With a hindsight that can only be informed by how horribly wrong it went for Meinhof and the Red Army Faction, it is all too easy to dismiss them as deranged and deluded for ever believing they could create a stir that would inspire the masses to join in and overthrow West Germany’s capitalist system. But do we lump them in with Charles Manson, or Che Guevara? Depending on which side of the fence you’re on, it can be an ambiguously fine line between activist/freedom fighter/revolutionary vs. terrorist/murderer/maniac. But in casting our judgment, we must also consider the motives of Meinhof and her fellow guerrillas – though from the comparative apathy of the early 21st century, it would be nearly impossible to imagine how desperate the 1960s radicals must have felt as they helplessly watched their dream slipping away; and harder still to imagine the burden of guilt, need for atonement and fear of inaction that Germany’s Children of Hitler would have carried.

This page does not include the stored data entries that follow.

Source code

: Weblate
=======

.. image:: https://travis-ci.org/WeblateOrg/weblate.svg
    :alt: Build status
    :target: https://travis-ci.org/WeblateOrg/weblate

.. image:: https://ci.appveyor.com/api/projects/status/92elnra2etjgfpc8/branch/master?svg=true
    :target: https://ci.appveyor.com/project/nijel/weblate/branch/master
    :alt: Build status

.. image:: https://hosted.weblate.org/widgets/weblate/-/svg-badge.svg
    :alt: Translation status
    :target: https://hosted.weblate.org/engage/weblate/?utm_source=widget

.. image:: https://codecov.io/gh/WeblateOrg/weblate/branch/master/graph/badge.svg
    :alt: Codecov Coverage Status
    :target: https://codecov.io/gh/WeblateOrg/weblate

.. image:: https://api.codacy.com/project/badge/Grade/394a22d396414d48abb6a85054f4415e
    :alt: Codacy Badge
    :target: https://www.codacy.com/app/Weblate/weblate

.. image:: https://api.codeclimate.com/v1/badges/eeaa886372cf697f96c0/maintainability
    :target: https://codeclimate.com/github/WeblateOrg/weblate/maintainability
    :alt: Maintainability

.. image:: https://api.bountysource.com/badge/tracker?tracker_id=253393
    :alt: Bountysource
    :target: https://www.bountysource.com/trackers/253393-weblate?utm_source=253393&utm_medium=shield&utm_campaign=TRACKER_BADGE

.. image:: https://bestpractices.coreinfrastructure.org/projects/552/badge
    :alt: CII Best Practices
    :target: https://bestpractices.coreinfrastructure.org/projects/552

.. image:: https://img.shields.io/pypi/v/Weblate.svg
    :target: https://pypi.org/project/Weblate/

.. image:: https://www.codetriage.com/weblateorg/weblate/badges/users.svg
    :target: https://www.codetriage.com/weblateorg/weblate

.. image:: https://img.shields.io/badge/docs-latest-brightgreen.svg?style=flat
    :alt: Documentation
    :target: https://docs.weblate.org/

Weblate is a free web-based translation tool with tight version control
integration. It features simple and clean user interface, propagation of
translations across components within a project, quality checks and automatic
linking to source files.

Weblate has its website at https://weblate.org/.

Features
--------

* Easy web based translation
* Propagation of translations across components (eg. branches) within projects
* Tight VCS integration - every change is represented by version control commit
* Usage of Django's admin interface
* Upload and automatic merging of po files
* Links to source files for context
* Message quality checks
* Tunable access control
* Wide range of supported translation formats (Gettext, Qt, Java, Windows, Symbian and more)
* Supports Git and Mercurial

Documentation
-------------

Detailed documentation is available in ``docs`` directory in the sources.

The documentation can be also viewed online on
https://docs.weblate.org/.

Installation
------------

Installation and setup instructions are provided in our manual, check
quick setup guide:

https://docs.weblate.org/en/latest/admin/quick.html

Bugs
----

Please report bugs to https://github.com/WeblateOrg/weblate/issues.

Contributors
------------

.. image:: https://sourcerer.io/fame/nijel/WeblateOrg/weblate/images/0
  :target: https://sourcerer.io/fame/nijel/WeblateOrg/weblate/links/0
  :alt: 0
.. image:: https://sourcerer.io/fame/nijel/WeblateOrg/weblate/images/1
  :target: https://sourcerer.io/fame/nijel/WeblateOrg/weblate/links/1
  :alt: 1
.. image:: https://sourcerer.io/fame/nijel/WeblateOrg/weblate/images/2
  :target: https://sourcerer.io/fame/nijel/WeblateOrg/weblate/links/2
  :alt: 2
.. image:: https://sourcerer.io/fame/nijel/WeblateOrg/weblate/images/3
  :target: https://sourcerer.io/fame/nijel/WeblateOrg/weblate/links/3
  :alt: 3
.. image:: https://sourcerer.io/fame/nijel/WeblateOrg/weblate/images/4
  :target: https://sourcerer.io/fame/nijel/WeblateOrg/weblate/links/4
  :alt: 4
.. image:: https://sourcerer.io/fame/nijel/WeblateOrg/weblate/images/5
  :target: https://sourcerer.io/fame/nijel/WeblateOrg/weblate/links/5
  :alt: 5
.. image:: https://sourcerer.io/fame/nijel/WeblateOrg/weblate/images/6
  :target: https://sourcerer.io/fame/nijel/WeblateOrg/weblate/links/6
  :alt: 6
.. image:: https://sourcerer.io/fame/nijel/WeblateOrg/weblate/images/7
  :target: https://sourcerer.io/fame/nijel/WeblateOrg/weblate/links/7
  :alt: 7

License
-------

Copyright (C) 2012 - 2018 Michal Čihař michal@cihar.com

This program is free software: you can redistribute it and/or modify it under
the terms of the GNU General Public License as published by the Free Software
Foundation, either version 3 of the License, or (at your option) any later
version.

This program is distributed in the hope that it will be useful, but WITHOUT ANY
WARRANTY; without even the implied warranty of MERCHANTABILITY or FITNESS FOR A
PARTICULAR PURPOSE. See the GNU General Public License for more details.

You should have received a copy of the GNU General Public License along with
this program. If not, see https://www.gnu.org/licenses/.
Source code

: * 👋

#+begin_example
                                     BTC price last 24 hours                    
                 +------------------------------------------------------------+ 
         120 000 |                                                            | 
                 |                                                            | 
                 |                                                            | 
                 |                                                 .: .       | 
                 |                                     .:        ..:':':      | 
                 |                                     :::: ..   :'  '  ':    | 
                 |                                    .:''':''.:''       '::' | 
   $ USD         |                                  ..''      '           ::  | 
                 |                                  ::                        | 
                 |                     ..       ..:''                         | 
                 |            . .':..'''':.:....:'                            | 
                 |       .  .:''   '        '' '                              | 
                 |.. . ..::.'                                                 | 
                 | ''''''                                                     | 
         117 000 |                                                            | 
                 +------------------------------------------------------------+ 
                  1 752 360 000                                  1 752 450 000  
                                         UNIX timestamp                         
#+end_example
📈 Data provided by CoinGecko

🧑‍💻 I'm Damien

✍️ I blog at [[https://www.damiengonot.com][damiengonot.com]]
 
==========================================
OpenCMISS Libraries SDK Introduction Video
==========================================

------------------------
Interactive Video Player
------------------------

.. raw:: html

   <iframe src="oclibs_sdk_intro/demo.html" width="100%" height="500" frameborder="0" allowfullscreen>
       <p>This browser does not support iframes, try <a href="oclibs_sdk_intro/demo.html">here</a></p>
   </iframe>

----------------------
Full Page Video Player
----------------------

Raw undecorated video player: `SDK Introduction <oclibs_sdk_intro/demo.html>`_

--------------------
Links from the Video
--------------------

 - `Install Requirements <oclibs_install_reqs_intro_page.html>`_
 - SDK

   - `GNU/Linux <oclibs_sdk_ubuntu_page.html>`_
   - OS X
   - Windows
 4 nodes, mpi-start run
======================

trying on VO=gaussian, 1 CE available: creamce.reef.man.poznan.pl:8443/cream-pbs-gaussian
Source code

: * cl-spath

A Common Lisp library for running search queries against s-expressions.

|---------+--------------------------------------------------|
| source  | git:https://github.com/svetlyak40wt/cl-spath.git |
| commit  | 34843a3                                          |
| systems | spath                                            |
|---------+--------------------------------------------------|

Ulrike Meinhof remains an enigma – a “historical riddle”, as Nobel Prize winner Elfriede Jelinek describes her in the introduction to a compendium of Meinhof’s konkret writings, Everybody Talks About the Weather…We Don’t – the powerful title being one of Meinhof’s own quotes. Red Army Faction historian Stefan Aust believes she “suffered under the injustice of this world,” and perhaps that hints at the only satisfactory answer to this ‘historical riddle’. For Ulrike Meinhof, there was no other choice. As JFK said, “Those who make peaceful revolution impossible will make violent revolution inevitable.”